In patients not undergoing damage control laparotomy, other hemostatic techniques can be used. Fractured parenchyma can be reapproximated with suture hepatorrhaphy. The hepatic wound should be explored, and any injured bile duct radicals should be identified and ligated with suture or clips. Similarly, damaged blood vessels can be identified and ligated or clipped. For grade II or III injuries, chromic suture on a 1-0 or 2-0 blunt needle can be used to approximate the laceration. Gleeson’s capsule provides the tensile strength for the suture. For deeper lacerations, omentum can be packed into the injured parenchyma and sutured into place with simple sutures. Commercial hemostatic agents can also be placed on injured parenchyma to help maintain hemostasis. Closed suction drains can be left into place at the discretion of the surgeon to control potential bile leak or hepatic necrosis.
Other therapies can be used to treat patients with traumatic liver injuries. Endoscopic retrograde cholangiopancreatography (ERCP) can be used to identify and treat bile duct injuries, whether done pre- or post-operatively. Stents can be placed at the time of ERCP to help treat bile duct lacerations. In addition, bile duct stents can be placed to decrease hepatic parenchymal bile leak and facilitate healing of injured bile ducts.
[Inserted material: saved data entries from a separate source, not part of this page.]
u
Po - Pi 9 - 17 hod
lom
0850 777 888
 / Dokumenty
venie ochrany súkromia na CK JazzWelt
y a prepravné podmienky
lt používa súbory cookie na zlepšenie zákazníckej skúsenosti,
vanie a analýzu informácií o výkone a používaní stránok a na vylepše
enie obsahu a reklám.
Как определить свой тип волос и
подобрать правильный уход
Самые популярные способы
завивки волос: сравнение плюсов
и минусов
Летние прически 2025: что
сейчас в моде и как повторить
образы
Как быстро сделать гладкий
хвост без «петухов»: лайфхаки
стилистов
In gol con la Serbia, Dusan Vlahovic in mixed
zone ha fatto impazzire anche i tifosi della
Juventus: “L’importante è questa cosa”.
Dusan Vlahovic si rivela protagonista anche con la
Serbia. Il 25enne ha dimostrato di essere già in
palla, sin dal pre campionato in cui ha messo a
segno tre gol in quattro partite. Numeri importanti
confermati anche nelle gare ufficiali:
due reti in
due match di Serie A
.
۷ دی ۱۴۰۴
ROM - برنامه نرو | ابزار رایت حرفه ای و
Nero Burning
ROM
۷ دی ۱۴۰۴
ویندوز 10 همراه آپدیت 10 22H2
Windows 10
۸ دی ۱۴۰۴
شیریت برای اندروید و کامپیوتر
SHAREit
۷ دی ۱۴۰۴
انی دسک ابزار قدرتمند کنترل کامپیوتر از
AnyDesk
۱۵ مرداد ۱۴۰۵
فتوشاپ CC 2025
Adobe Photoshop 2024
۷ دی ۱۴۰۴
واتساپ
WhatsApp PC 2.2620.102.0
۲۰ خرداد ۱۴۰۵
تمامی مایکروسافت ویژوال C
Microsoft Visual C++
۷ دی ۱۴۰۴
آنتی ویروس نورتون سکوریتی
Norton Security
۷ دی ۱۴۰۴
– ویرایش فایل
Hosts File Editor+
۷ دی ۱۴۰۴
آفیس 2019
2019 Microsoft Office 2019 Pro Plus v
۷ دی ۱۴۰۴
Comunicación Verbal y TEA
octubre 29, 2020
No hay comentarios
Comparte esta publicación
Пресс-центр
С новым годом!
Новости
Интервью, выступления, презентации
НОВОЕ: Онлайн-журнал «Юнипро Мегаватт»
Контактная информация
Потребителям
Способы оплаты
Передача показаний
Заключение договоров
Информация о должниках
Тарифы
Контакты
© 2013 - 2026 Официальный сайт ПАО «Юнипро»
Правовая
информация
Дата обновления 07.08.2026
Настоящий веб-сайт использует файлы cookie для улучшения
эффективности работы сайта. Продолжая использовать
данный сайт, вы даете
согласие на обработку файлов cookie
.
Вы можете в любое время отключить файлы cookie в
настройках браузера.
Interventional radiology (IR) can also be used as an adjunct for hepatic trauma. Bilomas or hepatic abscesses can develop as a result of traumatic injury or as a complication of angioembolization and hepatic necrosis. Closed suction drains can be placed by IR to drain infections or bilious fluid collections.
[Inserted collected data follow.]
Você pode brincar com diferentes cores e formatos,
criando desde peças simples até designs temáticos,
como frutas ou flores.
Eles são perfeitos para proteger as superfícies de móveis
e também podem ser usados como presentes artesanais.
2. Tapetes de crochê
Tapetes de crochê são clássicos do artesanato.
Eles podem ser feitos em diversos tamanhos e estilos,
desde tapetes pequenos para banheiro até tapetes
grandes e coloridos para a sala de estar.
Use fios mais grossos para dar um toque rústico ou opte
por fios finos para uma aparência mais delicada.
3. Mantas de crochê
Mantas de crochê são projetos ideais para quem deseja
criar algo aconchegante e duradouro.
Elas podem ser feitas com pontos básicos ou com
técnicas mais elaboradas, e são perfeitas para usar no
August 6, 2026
Clinicians should be aware of several complications that can develop after liver trauma. The most common complication is bile leak and can occur in as many as 21% of patients managed operatively. Also, hepatic abscesses can develop after hepatic artery ligation or angioembolization. Hepatic necrosis occurs commonly after hepatic injury and is most likely to occur in patients undergoing angioembolization. Up to 41% of patients will have hepatic necrosis after angioembolization. These patients can present with fever and leukocytosis. Patients with mild symptoms can be treated supportively with IV fluids while those with more serious inflammatory responses may require intervention in the form of IR placed drains or in more serious cases, repeated operative debridement or formal hepatic resection.
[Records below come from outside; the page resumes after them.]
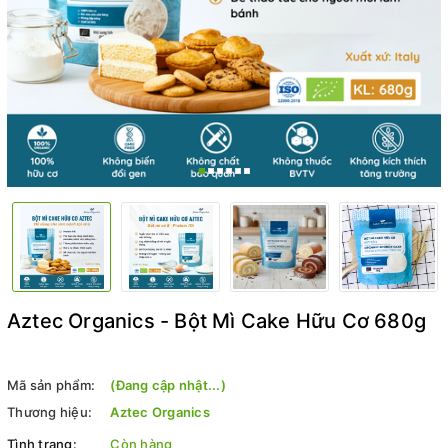
Aztec Organics - Bột Mì Cake Hữu Cơ 680g
Mã sản phẩm:
(Đang cập nhật...)
Thương hiệu:
Aztec Organics
Tình trạng:
Còn hàng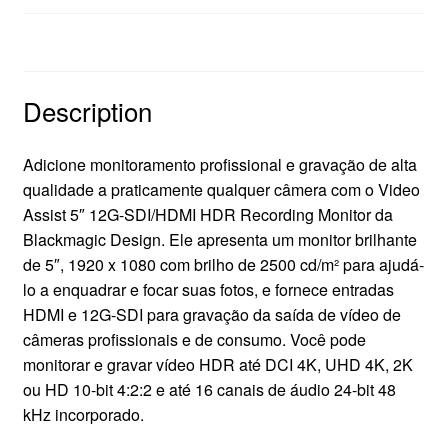
Description
Description
Adicione monitoramento profissional e gravação de alta
qualidade a praticamente qualquer câmera com o Video
Assist 5″ 12G-SDI/HDMI HDR Recording Monitor da
Blackmagic Design. Ele apresenta um monitor brilhante
de 5″, 1920 x 1080 com brilho de 2500 cd/m² para ajudá-
lo a enquadrar e focar suas fotos, e fornece entradas
HDMI e 12G-SDI para gravação da saída de vídeo de
câmeras profissionais e de consumo. Você pode
monitorar e gravar vídeo HDR até DCI 4K, UHD 4K, 2K
ou HD 10-bit 4:2:2 e até 16 canais de áudio 24-bit 48
kHz incorporado.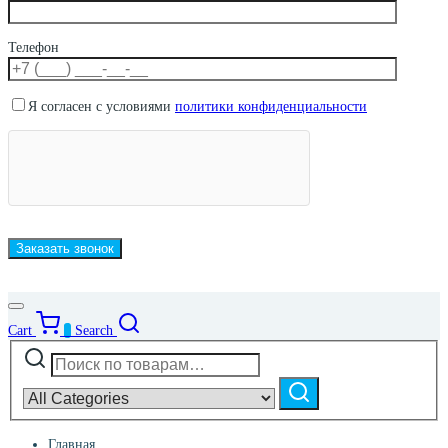
Телефон
Я согласен с условиями
политики конфиденциальности
Cart
0
Search
Искать:
Narrow
by
Поиск
category:
Главная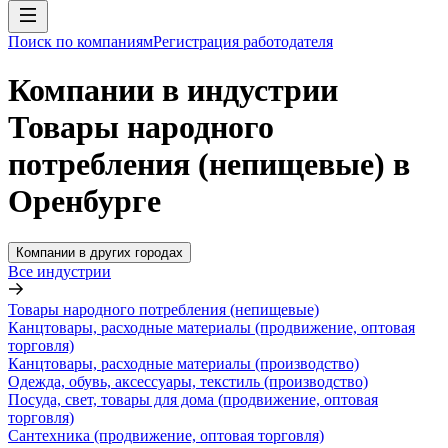
Поиск по компаниям
Регистрация работодателя
Компании в индустрии
Товары народного
потребления (непищевые) в
Оренбурге
Компании в других городах
Все индустрии
Товары народного потребления (непищевые)
Канцтовары, расходные материалы (продвижение, оптовая
торговля)
Канцтовары, расходные материалы (производство)
Одежда, обувь, аксессуары, текстиль (производство)
Посуда, свет, товары для дома (продвижение, оптовая
торговля)
Сантехника (продвижение, оптовая торговля)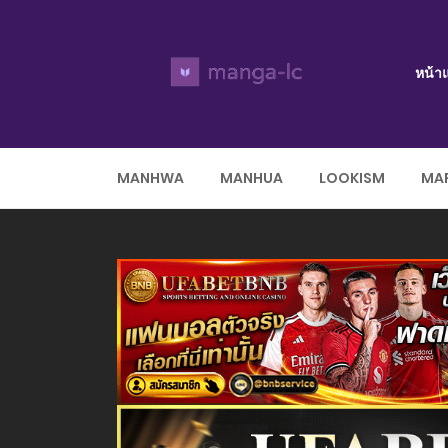
หน้า
MANHWA
MANHUA
LOOKISM
MAR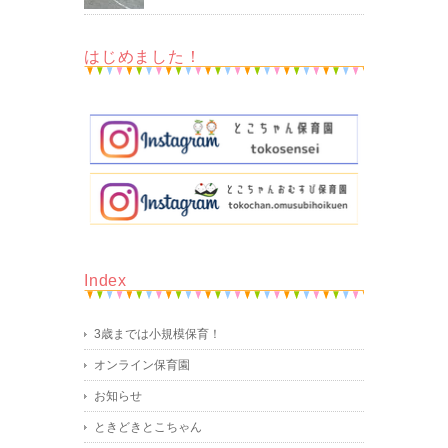
はじめました！
Index
3歳までは小規模保育！
オンライン保育園
お知らせ
ときどきとこちゃん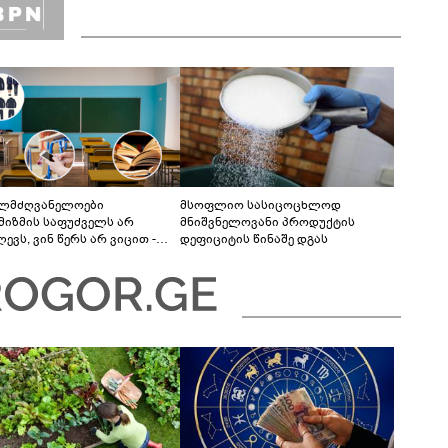
ელმძღვანელოები
მსოფლიო სასიცოცხლოდ
მიზმის საფუძველს არ
მნიშვნელოვანი პროდუქტის
ევს, ვინ წერს არ ვიცით -
დეფიციტის წინაშე დგას
ძლებელი იყო მობილურის,
რც სასწავლო რესურსის
გამოყენება“ - განათლების
ემის გამოწვევები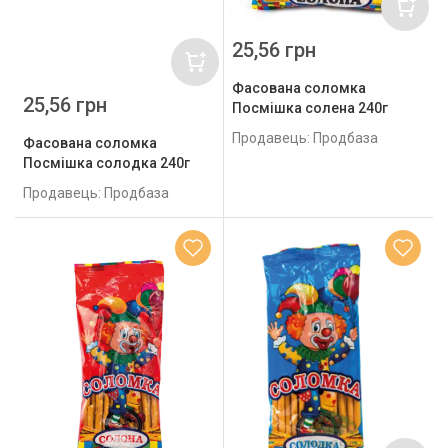
25,56 грн
Фасована соломка
25,56 грн
Посмішка солена 240г
Продавець: Продбаза
Фасована соломка
Посмішка солодка 240г
Продавець: Продбаза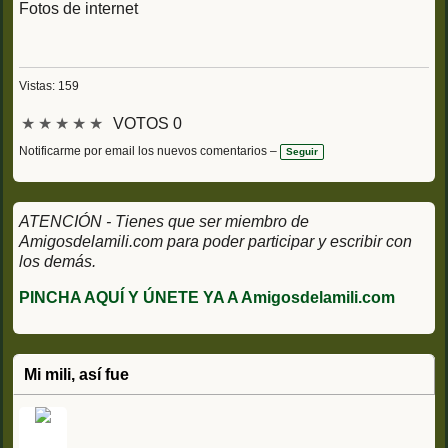
Fotos de internet
Vistas: 159
★
★
★
★
★
VOTOS 0
Notificarme por email los nuevos comentarios –
Seguir
ATENCIÓN - Tienes que ser miembro de
Amigosdelamili.com para poder participar y escribir con
los demás.
PINCHA AQUÍ Y ÚNETE YA A Amigosdelamili.com
Mi mili, así fue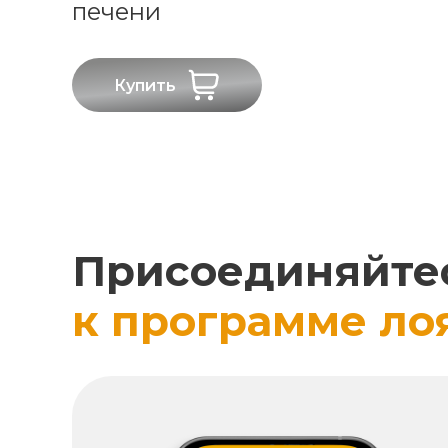
печени
Купить
Присоединяйте
к программе ло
Another rare complication of hepatic trauma is arterio-biliary or porto-biliary fistula that results in hemobilia. Hemobilia can result in clot and obstruction of the biliary tree. Brisk bleeds can present similarly to classic GI bleed with the addition of jaundice and upper abdominal pain. Hemobilia can be treated with selective angioembolization. More severe cases may necessitate operative intervention with ligation of the feeding vessel or anatomic liver resection.